● About this task
The response should consist solely of the lines running from the line with "зывают, что он" to the end of the data, retyped exactly.

● Material to process

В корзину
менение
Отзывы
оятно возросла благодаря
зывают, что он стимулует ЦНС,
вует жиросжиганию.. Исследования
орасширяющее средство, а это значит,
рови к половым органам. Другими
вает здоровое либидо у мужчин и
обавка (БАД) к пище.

● Task answer
зывают, что он стимулует ЦНС,
вует жиросжиганию.. Исследования
орасширяющее средство, а это значит,
рови к половым органам. Другими
вает здоровое либидо у мужчин и
обавка (БАД) к пище.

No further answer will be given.